As public cloud vendors race to cut costs, Oracle does the opposite

Sometimes Oracle's predatory and price-gouging characterization is justified.

Tokyo Godfathers

I’m a big fan of action movies. In particular I like the Mafia-style genre which often has a big, aggressive antagonist playing tough over a weaker opponent. You know the storyline: Unsuspecting individual gets trapped into an ever-escalating situation where the odds just keep getting worse. Antagonist takes advantage of said individual to keep tightening the screws and making more and more difficult demands.

I was thinking about this sort of storyline the other day when I heard about some new licensing policies that Oracle -- the technology industry's best analog for Al Capone -- had announced. Specifically, the licensing applies to those Oracle customers running databases on Amazon Web Services (AWS) or Microsoft Azure.

The subtext for the new approach was, of course, the fact that AWS and Microsoft are generally considered the two largest and most important public cloud vendors out there.

I say "generally" because Oracle is adamant that it in fact is the biggest cloud vendor out there. This assertion is one of a host made by Oracle founder Larry Ellison who, in his best Trump-esque style, suggested that Amazon is slower than Oracle, that its tech is out of date, and that it is "more closed than an IBM mainframe." Lovely.

So one would have thought that, since Oracle is so sure of the superiority of its own cloud offering, it would simply let the market flock to it in waves ready to lap it up, and that no strong-arm approaches would be required to attract customers.

Not so, it would seem.

You see, the latest licensing approach is a technical piece of legalese, but the upshot of it is that for many customers bringing Oracle licensing onto AWS or Azure infrastructure, the licensing cost will significantly grow – in some cases to double what it was previously. Essentially, Oracle raised prices for its customers and created a disincentive to move to AWS or Azure.

And this isn't a standalone occurrence -- it has happened before, and Oracle seems to love using complex and confusing licensing policies as a tool to keep customers and get them to pay them more cash. Which, unless you'd seen the history, would come across as surprising.
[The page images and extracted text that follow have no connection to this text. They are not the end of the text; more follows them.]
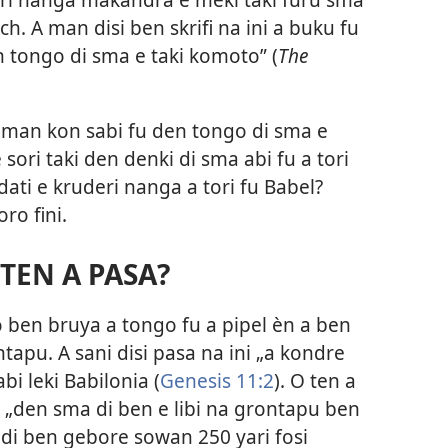
ch. A man disi ben skrifi na ini a buku fu
en tongo di sma e taki komoto” (
The
an kon sabi fu den tongo di sma e
 sori taki den denki di sma abi fu a tori
dati e kruderi nanga a tori fu Babel?
oro fini.
 TEN A PASA?
do ben bruya a tongo fu a pipel èn a ben
tapu. A sani disi pasa na ini „a kondre
bi leki Babilonia (
Genesis 11:2
). O ten a
ti „den sma di ben e libi na grontapu ben
, di ben gebore sowan 250 yari fosi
Oracle's story is all about its commitment to cloud and having the "cheapest" cloud option.

But what is going on behind the scenes shows that the company is really still fighting a growing customer trend. 

The real issue here for Oracle is that these predatory and obnoxious moves do nothing to build the credibility or market perception of its own cloud offerings. It's hard not to make the assessment that, in the absence of innovation and customer-centric progress, the company resorts to commercial and legal levers to keep its revenue stream.

Of course, these moves may have unintended consequences, as Jim Mlodgenski, CTO with database consulting firm OpenSCG, points out.

"Oracle's move here may backfire and have the opposite effect by giving customers a reason -- and a sense of urgency -- to accelerate their migration plans," he said. "Customers have viable alternatives to Oracle and database migrations aren't the impossible task they once were. PostgreSQL is a mature, enterprise-grade option without the huge license fees and annual maintenance plans (used by companies like GE and Morgan Stanley).

"Since Oracle's license policy announcement, we've seen an increase in customers interested in moving off of Oracle to other options like PostgreSQL and Aurora," he continued. "We have done many migrations for customers from Oracle, including more involved projects with large stored procedures and business logic in the database or SQL and C-api calls embedded throughout the application code. In many cases, customers see their payback -- from Oracle licenses savings alone -- in six to 12 months, and always it's less than two years."

Meanwhile, customers vote with their checkbooks or requisition forms. In 2016 alone, 16,000 customers used AWS's Database Migration Service, and many of those came from Oracle -- it seems like the stunts that Ellison is pulling on his customers aren't working as well as he'd wish.

Someone needs to come up with a script and sell it to Hollywood. Life certainly imitates art, and Ellison really is a modern day Godfather. A technological genius -- but one who "knows people."